Every band followed the lead, and interestingly, PopMart was the least of it. PopMart was a colossal joke on the American psyche that, ironically, we were too stupid to understand. A band of alt-rock heroes like the Pumpkins becoming too big, Green Day trying to outdo themselves with Insomniac (though, in fairness, they recovered quite well with everything they've done since), Oasis snorting far too much coke and unplugging themselves from their fanbase, The Verve not being able to handle their would-be savior role...these were all symptoms of the genre collapsing, making way for the record executives to say "you had your shot doing it your way; now we're going to use the 'push' method and just force any junk down your throats that we can cram in there".
Now, ten years later, we have iTunes, torrent sites, blogs, and other methods of grabbing great music out of the airwaves (or the cable internet pipeline). We also, finally, have great bands again, like White Stripes, BRMC, etc., who can at least partially thank the internet and a loyal cult following for spreading the word. It might be more segemented and the record companies might have a harder time keeping tabs on their own "business"...but I dont' think any of us fans of a much better time in music are complaining.
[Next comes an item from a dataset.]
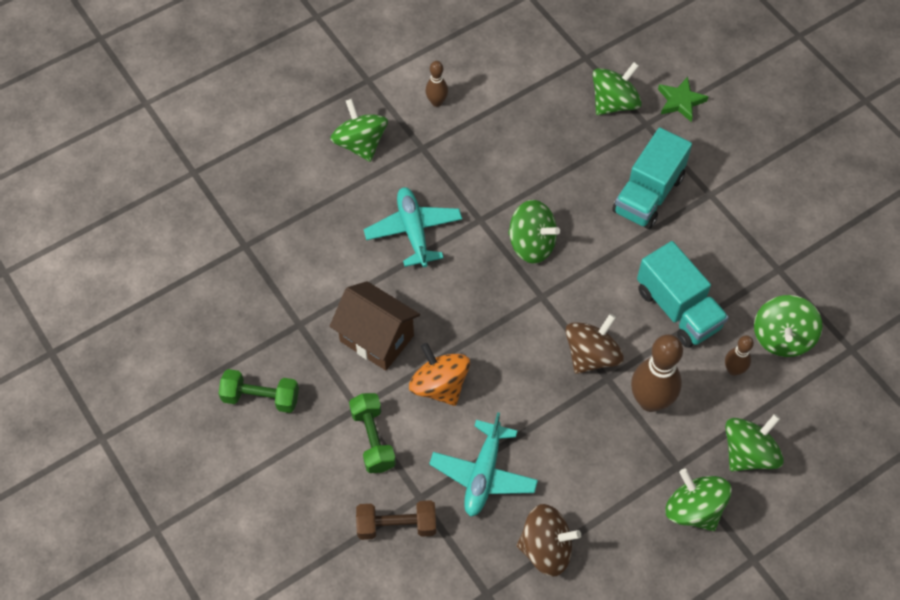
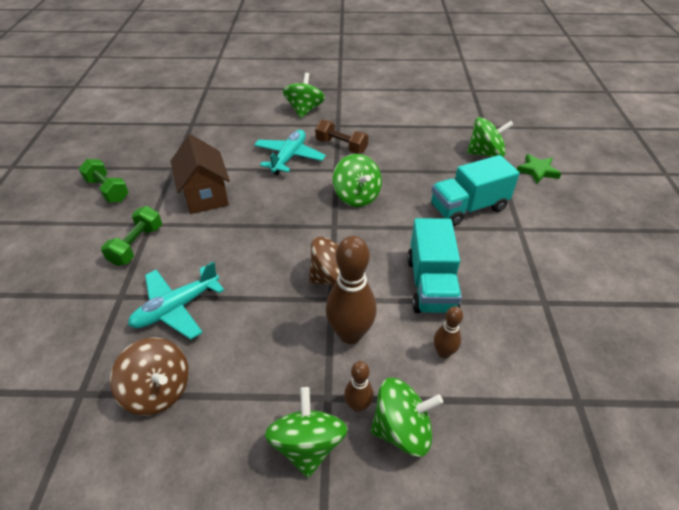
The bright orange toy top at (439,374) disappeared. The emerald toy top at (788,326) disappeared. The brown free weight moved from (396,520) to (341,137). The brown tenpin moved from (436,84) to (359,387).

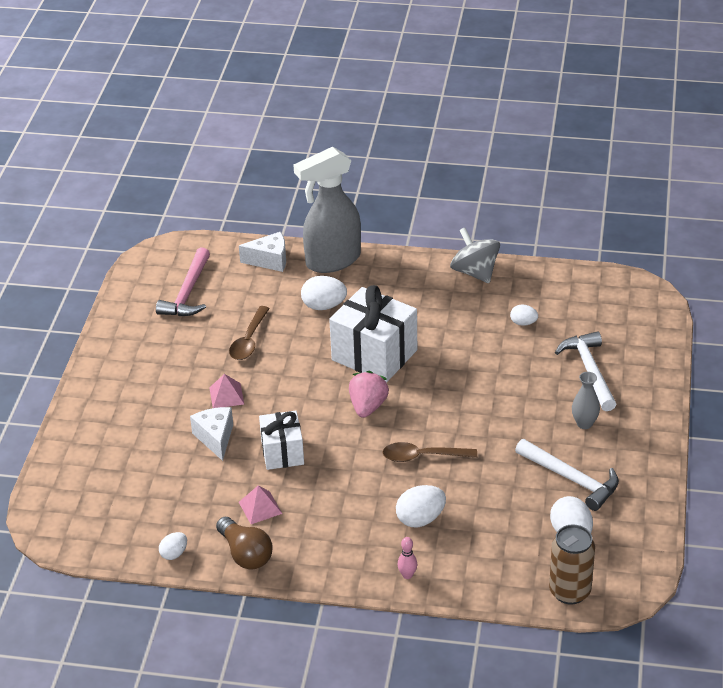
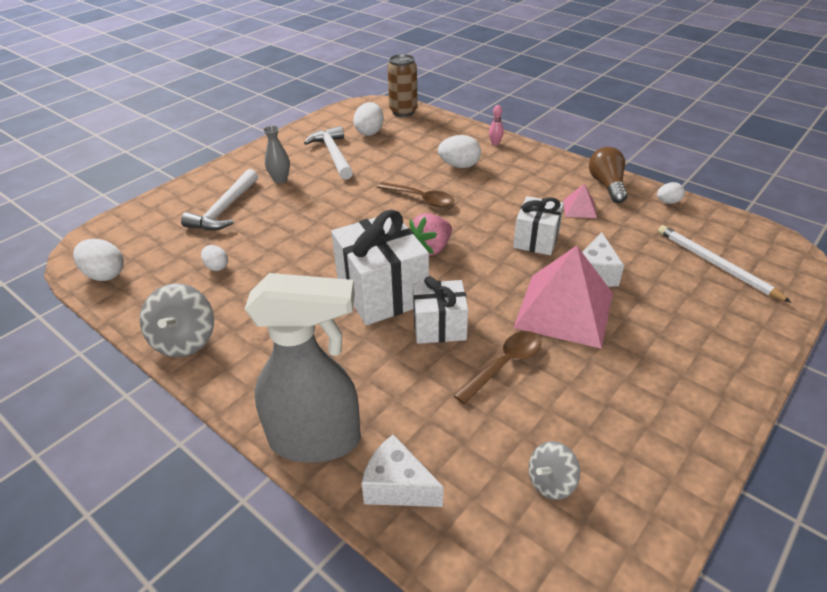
The pure white gift at (440,310) appeared. The pure white pencil at (725,264) appeared. The pure white egg shape moved from (324,293) to (98,260). The rose-pink hammer at (183,281) was replaced by the grey toy top at (554,470). The rose-pink pyramid at (227,391) changed to 2.26 times the size.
Sure, the new era comes with its own set of complications: there's more pressure on bands to keep themselves ultra-connected to their fanbase; these bands still only make money off touring, and with the shrinking attention span in this country it's become harder to retain a good reputation in our insta-internet world by the time a decent money-making tour can be organized; record contracts for six-plus albums still exist, which keep bands locked down to a horribly tradionalist and 50s-esque way of releasing music...but overall, the scene is much better than going through commercialized genre-pushing decade in and decade out.